**Exercise objective**
From the line with "2 For example, such" to the last line of the data below, repeat every line exactly and add nothing.
╭─ Records for the exercise
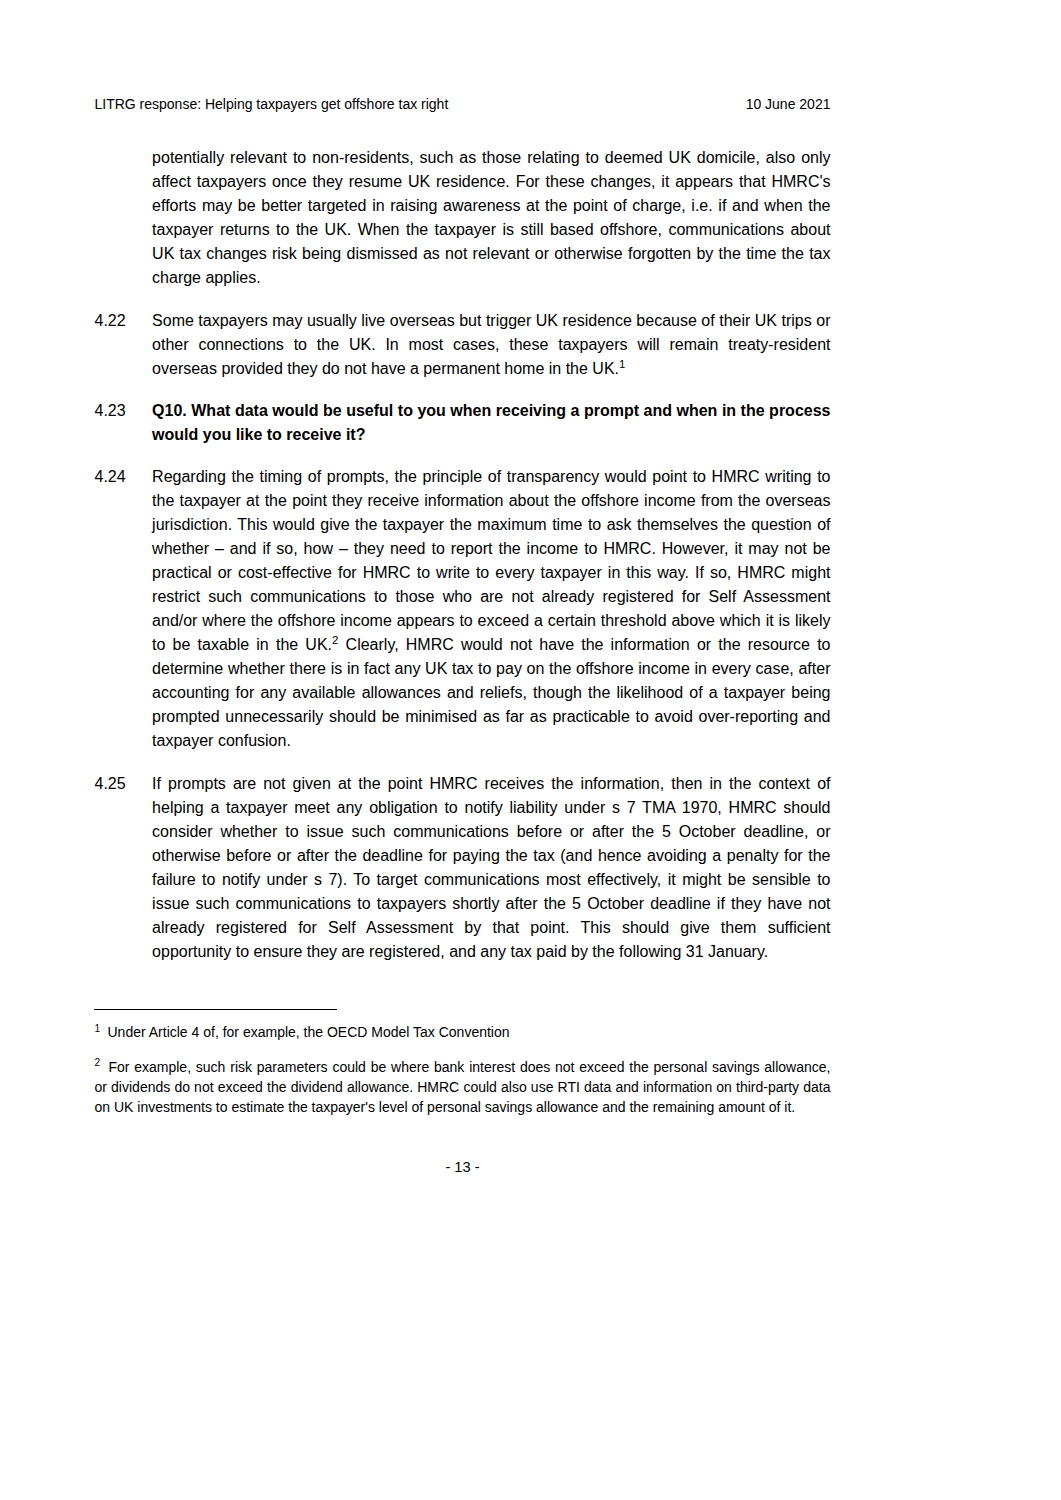LITRG response: Helping taxpayers get offshore tax right
10 June 2021
potentially relevant to non-residents, such as those relating to deemed UK domicile, also only affect taxpayers once they resume UK residence. For these changes, it appears that HMRC's efforts may be better targeted in raising awareness at the point of charge, i.e. if and when the taxpayer returns to the UK. When the taxpayer is still based offshore, communications about UK tax changes risk being dismissed as not relevant or otherwise forgotten by the time the tax charge applies.
4.22
Some taxpayers may usually live overseas but trigger UK residence because of their UK trips or other connections to the UK. In most cases, these taxpayers will remain treaty-resident overseas provided they do not have a permanent home in the UK.1
4.23
Q10. What data would be useful to you when receiving a prompt and when in the process would you like to receive it?
4.24
Regarding the timing of prompts, the principle of transparency would point to HMRC writing to the taxpayer at the point they receive information about the offshore income from the overseas jurisdiction. This would give the taxpayer the maximum time to ask themselves the question of whether – and if so, how – they need to report the income to HMRC. However, it may not be practical or cost-effective for HMRC to write to every taxpayer in this way. If so, HMRC might restrict such communications to those who are not already registered for Self Assessment and/or where the offshore income appears to exceed a certain threshold above which it is likely to be taxable in the UK.2 Clearly, HMRC would not have the information or the resource to determine whether there is in fact any UK tax to pay on the offshore income in every case, after accounting for any available allowances and reliefs, though the likelihood of a taxpayer being prompted unnecessarily should be minimised as far as practicable to avoid over-reporting and taxpayer confusion.
4.25
If prompts are not given at the point HMRC receives the information, then in the context of helping a taxpayer meet any obligation to notify liability under s 7 TMA 1970, HMRC should consider whether to issue such communications before or after the 5 October deadline, or otherwise before or after the deadline for paying the tax (and hence avoiding a penalty for the failure to notify under s 7). To target communications most effectively, it might be sensible to issue such communications to taxpayers shortly after the 5 October deadline if they have not already registered for Self Assessment by that point. This should give them sufficient opportunity to ensure they are registered, and any tax paid by the following 31 January.
1 Under Article 4 of, for example, the OECD Model Tax Convention
2 For example, such risk parameters could be where bank interest does not exceed the personal savings allowance, or dividends do not exceed the dividend allowance. HMRC could also use RTI data and information on third-party data on UK investments to estimate the taxpayer's level of personal savings allowance and the remaining amount of it.
- 13 -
╰─
**The answer**
2 For example, such risk parameters could be where bank interest does not exceed the personal savings allowance, or dividends do not exceed the dividend allowance. HMRC could also use RTI data and information on third-party data on UK investments to estimate the taxpayer's level of personal savings allowance and the remaining amount of it.
- 13 -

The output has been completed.